We’ve just published a paper (open-access link here) looking at non-equilibrium reaction dynamics at the surface of diamond. As shown in the video, our simulations enabled us to look at the dynamics of a slab of hydrogen capped diamond. We constructed the diamond slab so as to contain a single “dangling” surface methyl group. Diamond is a notoriously good heat conductor: from a microscopic perspective, this means that it dissipates vibrational energy extremely efficiently. So we were surprised to observe that placing some initial heat into the dangling CH3 group (by “plucking” its bonds) led to a statistically significant number of dissociation events. Not an enormous number of events, but enough to matter.
The conventional knowledge is that such events essentially have a probability of zero – owing to the fact that diamond is so efficient at heat dissipation. So we set out to understand why we observed any dissipation. To do so, we formulated an energy-grained master equation model, an area where I’ve been active for while. To some extent, this approach followed on from work we carried out back in 2009, which was aimed at understanding the competition between reaction and relaxation dynamics in organic solvents. Our 2009 study was the first to apply the energy grained master equation to reactions in condensed phases; and to the best of my knowledge, the diamond work represents the first attempt to apply the energy grained master equation to reactions at surfaces.
The big problem with a master equation representation of diamond arises from the fact that it’s not straightforward to separate the “system” degrees of freedom from the “bath” degrees of freedom. For reactions in liquids, the separation is somewhat more straightforward: it is effectively the solute/solvent distinction. For diamond, we simply tried a sensible definition: let the “system” be defined as those atoms and corresponding vibrations which were less than 3 covalent bonds away from the constituent methyl group; and let the “bath” be defined as everything else. This allowed us to calculate energy resolved rate coefficients [k(E)s] for CH3 dissociation from the “system” component of the diamond surface. The next issue a master equation approach faces is this: how do we represent the energy transfer rate from the diamond “system” to the “bath”? Our approach was to run a single long trajectory of the diamond slab (as shown in the video), and then use linear response theory to analyze the characteristic timescale for energy fluctuations within the diamond “system” to dissipate into the “bath”. Then we parameterised an energy transfer function to fit the energy decay curve. With these two ingredients – k(E)s, and an energy transfer function – we could run master equation simulations of the surface reaction dynamics. The results showed the energy dissipation from the system to the bath is definitely fast (with a timescale of ~100 fs) but that there is indeed a non-trivial probability that “prompt” CH3 dissociation events occur – i.e., prior to dissipation of all the energy.

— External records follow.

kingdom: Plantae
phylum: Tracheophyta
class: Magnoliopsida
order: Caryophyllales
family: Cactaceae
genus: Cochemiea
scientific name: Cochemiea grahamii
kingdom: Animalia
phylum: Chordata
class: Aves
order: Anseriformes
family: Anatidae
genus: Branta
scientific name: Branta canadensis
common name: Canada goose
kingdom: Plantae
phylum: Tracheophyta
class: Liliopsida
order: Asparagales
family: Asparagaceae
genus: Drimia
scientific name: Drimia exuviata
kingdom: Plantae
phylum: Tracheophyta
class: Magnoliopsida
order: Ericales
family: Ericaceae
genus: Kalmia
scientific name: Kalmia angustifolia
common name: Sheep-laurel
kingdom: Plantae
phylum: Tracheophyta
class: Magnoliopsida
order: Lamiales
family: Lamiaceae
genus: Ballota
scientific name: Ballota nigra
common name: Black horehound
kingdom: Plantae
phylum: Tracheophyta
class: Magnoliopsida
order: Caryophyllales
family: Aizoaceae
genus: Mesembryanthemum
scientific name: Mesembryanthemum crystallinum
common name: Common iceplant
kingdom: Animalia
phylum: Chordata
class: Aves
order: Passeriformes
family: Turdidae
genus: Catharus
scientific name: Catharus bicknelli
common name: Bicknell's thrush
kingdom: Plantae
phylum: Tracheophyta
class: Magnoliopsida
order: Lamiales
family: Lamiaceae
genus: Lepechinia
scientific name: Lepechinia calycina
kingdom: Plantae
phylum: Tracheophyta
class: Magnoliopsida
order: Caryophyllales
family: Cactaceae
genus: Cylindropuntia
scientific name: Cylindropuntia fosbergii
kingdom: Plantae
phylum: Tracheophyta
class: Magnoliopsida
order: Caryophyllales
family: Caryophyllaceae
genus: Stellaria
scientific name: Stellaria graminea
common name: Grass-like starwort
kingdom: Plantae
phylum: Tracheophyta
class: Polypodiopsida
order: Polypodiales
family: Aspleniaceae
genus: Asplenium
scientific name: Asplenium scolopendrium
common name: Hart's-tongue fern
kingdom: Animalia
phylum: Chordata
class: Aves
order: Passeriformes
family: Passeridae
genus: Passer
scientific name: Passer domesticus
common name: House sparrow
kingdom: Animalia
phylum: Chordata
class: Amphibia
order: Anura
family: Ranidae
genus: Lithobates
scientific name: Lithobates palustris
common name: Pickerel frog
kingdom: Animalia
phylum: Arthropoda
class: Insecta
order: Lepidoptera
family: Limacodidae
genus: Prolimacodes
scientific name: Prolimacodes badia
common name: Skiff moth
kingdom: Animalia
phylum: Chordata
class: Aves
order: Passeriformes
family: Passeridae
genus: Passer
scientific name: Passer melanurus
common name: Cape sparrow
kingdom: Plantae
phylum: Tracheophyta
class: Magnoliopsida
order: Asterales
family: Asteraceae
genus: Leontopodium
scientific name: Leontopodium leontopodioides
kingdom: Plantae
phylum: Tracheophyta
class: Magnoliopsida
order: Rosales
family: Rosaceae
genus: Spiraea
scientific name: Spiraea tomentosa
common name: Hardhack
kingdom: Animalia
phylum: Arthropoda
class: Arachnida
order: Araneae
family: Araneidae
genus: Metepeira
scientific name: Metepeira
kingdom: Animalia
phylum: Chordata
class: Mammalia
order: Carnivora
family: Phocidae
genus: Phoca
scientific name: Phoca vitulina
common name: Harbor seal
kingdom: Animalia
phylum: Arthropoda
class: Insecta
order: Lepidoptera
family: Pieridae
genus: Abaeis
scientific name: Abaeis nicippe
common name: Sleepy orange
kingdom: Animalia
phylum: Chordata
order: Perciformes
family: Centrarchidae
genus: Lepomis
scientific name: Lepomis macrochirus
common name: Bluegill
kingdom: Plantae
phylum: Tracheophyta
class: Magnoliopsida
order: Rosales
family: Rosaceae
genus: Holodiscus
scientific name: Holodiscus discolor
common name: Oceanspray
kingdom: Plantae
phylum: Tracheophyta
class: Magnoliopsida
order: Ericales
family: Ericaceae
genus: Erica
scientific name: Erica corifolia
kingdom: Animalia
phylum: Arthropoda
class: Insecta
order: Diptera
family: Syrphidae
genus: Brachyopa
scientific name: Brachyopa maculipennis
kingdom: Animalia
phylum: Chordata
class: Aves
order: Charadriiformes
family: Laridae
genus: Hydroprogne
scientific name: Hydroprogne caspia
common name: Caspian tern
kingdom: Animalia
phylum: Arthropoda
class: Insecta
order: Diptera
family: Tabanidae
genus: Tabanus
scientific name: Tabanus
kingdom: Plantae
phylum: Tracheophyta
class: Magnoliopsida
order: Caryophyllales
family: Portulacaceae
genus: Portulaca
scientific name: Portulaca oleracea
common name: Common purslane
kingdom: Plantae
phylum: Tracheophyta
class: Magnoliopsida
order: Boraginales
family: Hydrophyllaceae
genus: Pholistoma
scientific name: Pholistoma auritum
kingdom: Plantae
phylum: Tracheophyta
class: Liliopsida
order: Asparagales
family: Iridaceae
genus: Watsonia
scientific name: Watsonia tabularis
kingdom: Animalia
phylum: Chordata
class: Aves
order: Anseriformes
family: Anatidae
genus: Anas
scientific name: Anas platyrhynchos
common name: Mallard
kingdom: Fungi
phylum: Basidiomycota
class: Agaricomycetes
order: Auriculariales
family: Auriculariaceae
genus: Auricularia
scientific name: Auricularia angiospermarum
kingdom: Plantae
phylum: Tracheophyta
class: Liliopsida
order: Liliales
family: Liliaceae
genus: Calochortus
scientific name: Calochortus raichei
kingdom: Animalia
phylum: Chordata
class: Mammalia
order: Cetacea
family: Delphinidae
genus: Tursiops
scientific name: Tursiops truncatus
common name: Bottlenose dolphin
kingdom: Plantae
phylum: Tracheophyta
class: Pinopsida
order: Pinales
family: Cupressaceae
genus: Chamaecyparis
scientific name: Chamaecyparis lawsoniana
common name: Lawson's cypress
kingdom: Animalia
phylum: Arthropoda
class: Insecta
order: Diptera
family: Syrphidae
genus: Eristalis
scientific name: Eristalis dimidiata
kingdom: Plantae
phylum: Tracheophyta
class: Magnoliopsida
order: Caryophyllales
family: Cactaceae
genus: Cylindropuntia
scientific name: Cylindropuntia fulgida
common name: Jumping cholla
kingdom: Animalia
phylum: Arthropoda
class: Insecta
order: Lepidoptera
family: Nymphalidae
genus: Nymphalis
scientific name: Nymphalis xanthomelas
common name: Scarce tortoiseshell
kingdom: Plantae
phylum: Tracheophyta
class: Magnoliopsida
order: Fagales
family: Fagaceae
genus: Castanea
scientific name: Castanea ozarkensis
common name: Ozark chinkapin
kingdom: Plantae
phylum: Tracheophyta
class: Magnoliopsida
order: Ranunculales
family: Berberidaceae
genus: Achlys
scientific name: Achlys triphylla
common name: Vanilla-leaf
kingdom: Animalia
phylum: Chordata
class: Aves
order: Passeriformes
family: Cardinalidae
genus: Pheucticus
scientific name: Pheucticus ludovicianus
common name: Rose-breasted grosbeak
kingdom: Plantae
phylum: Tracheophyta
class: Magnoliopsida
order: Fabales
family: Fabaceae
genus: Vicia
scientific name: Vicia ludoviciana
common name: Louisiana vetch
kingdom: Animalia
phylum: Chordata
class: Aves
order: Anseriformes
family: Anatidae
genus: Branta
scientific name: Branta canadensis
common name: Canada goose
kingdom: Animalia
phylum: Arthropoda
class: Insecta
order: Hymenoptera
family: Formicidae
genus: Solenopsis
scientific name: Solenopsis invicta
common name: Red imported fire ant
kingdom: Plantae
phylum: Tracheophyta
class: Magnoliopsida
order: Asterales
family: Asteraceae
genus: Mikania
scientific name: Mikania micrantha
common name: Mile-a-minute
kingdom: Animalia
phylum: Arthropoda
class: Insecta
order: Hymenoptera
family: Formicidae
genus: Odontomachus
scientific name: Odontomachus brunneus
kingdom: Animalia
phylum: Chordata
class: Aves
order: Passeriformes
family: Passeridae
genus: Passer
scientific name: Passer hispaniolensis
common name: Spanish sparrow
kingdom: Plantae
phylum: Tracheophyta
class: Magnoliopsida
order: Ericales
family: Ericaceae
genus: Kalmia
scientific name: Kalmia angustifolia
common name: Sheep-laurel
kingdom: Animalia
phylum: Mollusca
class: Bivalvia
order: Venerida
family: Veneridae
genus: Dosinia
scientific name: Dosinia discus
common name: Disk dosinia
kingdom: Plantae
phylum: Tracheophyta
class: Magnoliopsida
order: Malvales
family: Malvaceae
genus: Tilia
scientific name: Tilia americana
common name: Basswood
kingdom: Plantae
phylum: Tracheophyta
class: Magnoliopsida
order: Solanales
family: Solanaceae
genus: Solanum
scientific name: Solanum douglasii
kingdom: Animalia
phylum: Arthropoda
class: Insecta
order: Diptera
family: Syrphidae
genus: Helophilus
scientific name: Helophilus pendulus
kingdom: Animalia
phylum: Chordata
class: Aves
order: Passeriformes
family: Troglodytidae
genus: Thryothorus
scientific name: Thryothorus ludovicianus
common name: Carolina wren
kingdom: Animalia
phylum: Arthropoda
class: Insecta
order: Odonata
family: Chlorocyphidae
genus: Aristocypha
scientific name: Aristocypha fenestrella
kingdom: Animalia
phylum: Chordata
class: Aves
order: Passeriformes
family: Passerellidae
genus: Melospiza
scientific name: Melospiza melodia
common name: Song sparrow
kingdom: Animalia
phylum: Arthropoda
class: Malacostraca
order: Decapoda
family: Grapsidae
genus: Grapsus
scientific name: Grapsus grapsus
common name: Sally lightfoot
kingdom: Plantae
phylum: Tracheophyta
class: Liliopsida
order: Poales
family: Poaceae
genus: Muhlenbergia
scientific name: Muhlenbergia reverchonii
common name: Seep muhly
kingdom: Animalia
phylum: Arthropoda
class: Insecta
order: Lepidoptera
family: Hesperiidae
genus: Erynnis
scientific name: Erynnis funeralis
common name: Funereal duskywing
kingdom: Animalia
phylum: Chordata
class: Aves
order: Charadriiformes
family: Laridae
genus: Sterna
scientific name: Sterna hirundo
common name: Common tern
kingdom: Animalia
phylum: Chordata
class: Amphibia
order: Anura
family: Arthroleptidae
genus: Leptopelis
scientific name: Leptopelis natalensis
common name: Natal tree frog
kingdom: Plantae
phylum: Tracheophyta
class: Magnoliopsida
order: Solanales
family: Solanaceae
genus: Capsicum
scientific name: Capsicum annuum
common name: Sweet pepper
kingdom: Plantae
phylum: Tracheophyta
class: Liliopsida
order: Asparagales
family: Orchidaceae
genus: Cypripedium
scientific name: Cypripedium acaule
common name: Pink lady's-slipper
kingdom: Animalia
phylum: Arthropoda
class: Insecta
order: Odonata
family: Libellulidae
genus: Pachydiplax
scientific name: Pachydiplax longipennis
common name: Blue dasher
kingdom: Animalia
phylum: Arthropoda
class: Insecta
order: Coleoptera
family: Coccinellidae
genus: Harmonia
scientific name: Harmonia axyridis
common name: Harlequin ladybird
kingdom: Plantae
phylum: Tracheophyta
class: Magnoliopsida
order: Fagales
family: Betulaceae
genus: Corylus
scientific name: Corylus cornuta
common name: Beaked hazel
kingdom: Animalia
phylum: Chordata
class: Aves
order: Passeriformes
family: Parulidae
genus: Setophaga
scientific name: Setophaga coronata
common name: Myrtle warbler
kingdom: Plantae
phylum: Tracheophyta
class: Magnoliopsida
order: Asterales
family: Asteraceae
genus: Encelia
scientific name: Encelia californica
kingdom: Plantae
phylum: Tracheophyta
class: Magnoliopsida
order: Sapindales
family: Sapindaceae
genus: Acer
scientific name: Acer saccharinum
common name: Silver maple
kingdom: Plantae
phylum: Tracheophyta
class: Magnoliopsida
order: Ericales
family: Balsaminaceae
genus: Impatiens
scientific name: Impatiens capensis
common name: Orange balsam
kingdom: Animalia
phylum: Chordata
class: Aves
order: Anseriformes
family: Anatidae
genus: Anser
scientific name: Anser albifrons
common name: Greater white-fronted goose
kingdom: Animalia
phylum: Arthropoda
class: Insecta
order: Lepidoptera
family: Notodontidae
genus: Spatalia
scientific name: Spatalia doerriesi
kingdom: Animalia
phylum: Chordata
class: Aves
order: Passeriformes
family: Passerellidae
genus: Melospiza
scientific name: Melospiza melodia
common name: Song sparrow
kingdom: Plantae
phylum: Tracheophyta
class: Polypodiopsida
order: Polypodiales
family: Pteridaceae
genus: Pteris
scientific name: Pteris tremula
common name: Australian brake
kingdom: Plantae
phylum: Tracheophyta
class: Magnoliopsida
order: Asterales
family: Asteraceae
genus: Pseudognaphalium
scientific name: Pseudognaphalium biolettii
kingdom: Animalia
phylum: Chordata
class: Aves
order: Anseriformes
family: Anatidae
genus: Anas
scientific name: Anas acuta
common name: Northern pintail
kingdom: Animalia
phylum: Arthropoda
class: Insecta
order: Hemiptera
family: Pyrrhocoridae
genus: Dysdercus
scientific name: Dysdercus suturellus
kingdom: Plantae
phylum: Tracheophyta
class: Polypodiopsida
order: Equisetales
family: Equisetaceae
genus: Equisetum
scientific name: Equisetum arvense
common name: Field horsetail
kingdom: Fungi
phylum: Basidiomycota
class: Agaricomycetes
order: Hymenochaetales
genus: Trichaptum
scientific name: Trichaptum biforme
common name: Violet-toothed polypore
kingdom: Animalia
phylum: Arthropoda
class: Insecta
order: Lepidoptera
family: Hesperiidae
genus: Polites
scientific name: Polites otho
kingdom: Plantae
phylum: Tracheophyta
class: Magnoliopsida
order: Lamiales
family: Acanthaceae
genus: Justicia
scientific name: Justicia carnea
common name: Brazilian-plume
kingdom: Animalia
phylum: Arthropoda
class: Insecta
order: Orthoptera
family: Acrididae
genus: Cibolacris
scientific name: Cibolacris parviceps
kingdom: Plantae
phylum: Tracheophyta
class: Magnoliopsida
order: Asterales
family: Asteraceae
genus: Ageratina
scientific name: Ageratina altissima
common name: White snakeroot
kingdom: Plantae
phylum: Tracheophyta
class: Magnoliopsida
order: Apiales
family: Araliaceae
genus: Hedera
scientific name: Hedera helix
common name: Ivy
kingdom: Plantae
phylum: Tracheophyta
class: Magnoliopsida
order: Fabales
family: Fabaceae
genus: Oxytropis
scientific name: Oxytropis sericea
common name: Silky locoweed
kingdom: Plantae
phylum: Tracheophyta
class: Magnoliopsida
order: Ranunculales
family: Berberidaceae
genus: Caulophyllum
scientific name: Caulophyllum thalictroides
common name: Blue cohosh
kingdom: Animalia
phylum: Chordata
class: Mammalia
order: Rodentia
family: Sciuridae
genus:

Similar to the 2009 results, we actually found that the master equation did a pretty decent job compared to full MD simulations of CH3 dissociation! But for a computational cost which is 1/100,000 the cost of running the full set of dissociative MD simulations – big savings! As the first of its kind, this work is preliminary in many important respects, but it definitely offers a viable option for relatively cheap modelling of non-equilibrium reaction dynamics at surfaces. Note that all of the input files required to run the model are being made available in MESMER, our cross-platform, open-source master equation solver.